Exercise prompt: The required output is the exact run of lines from the one bearing "list [194, 219, 1247, 1087]" through the final line of the listing below, with the pictures removed.

####

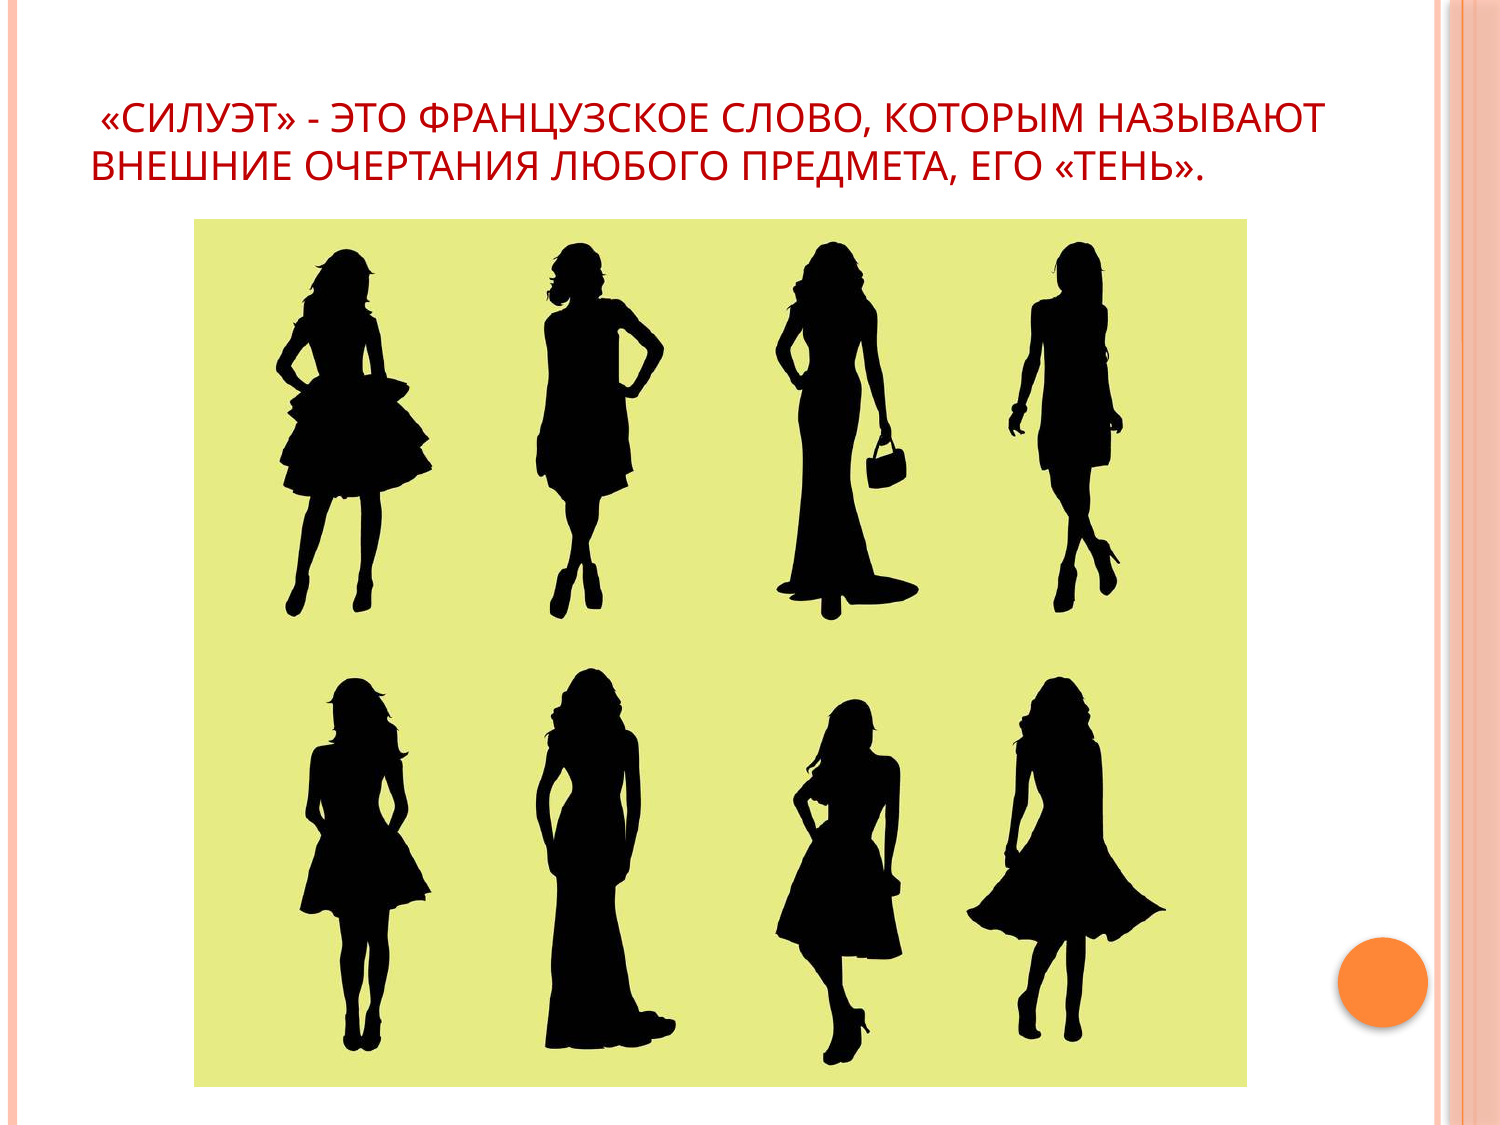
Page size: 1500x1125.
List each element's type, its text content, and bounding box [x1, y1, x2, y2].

title «Силуэт» - это французское слово, которым называют внешние очертания любого предмета, его «тень». [75, 45, 1376, 197]
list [194, 219, 1247, 1087]
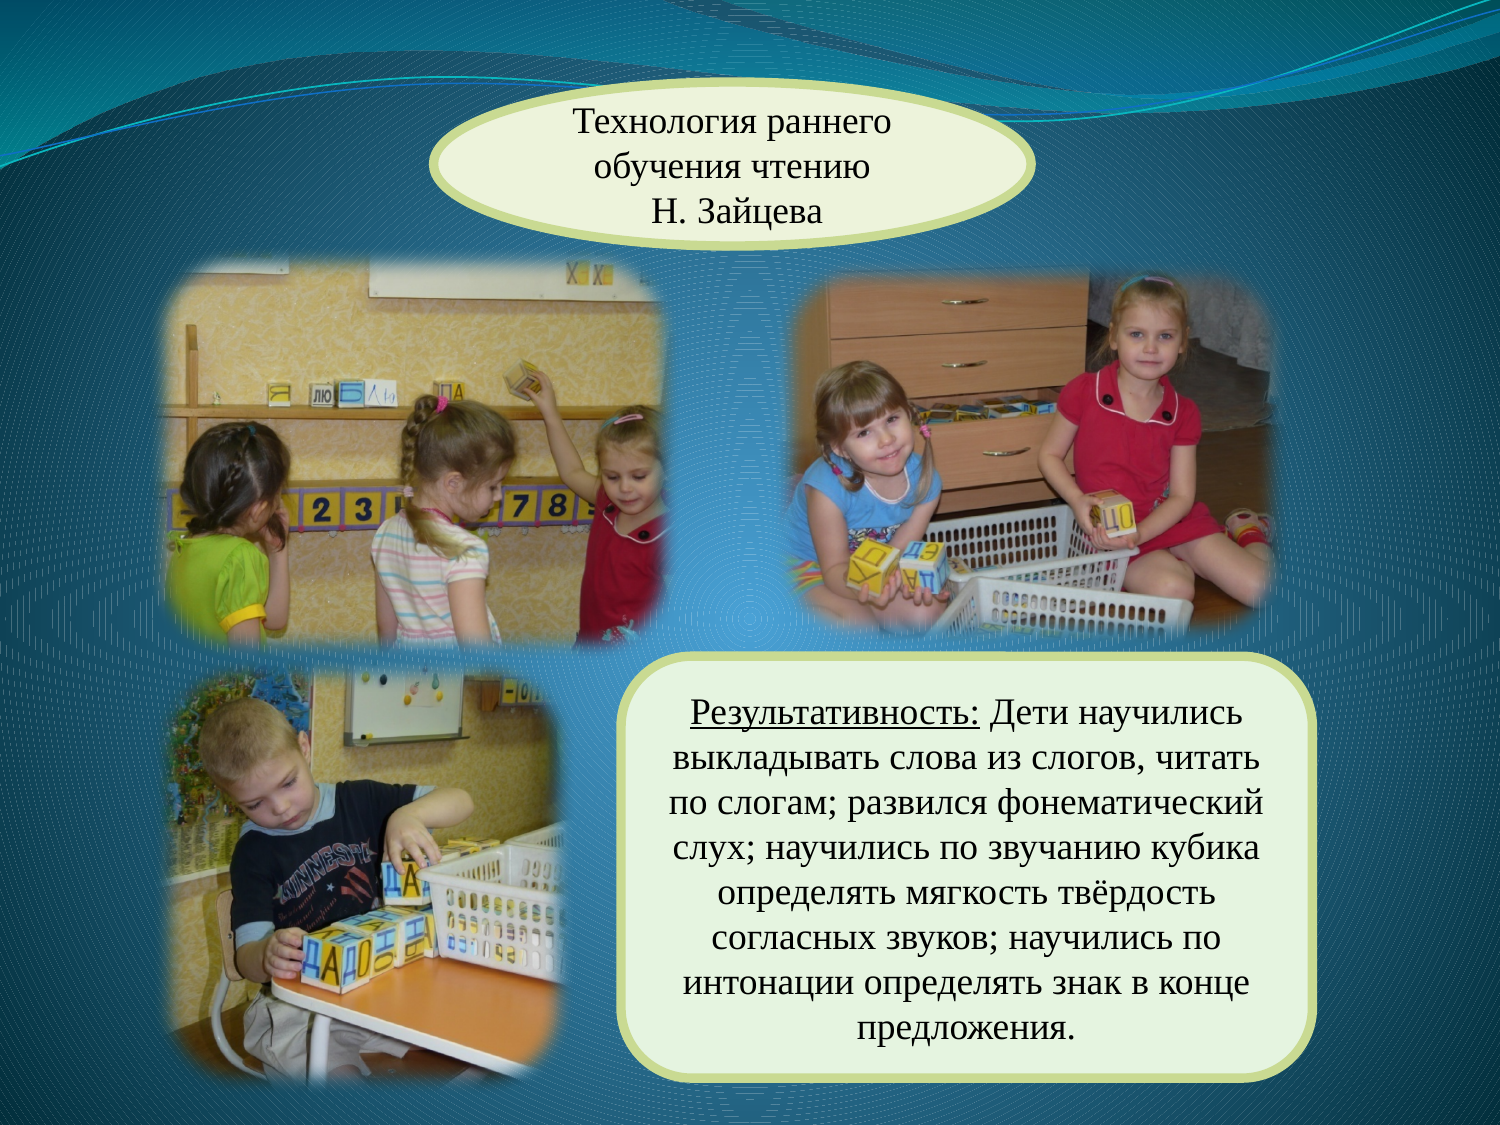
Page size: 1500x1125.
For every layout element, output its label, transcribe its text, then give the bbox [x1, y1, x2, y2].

####

Exercise response:
list [194, 219, 1247, 1087]
Page size: 1500x1125.
For every layout element, output its label, transcribe its text, then give the bbox [x1, y1, x2, y2].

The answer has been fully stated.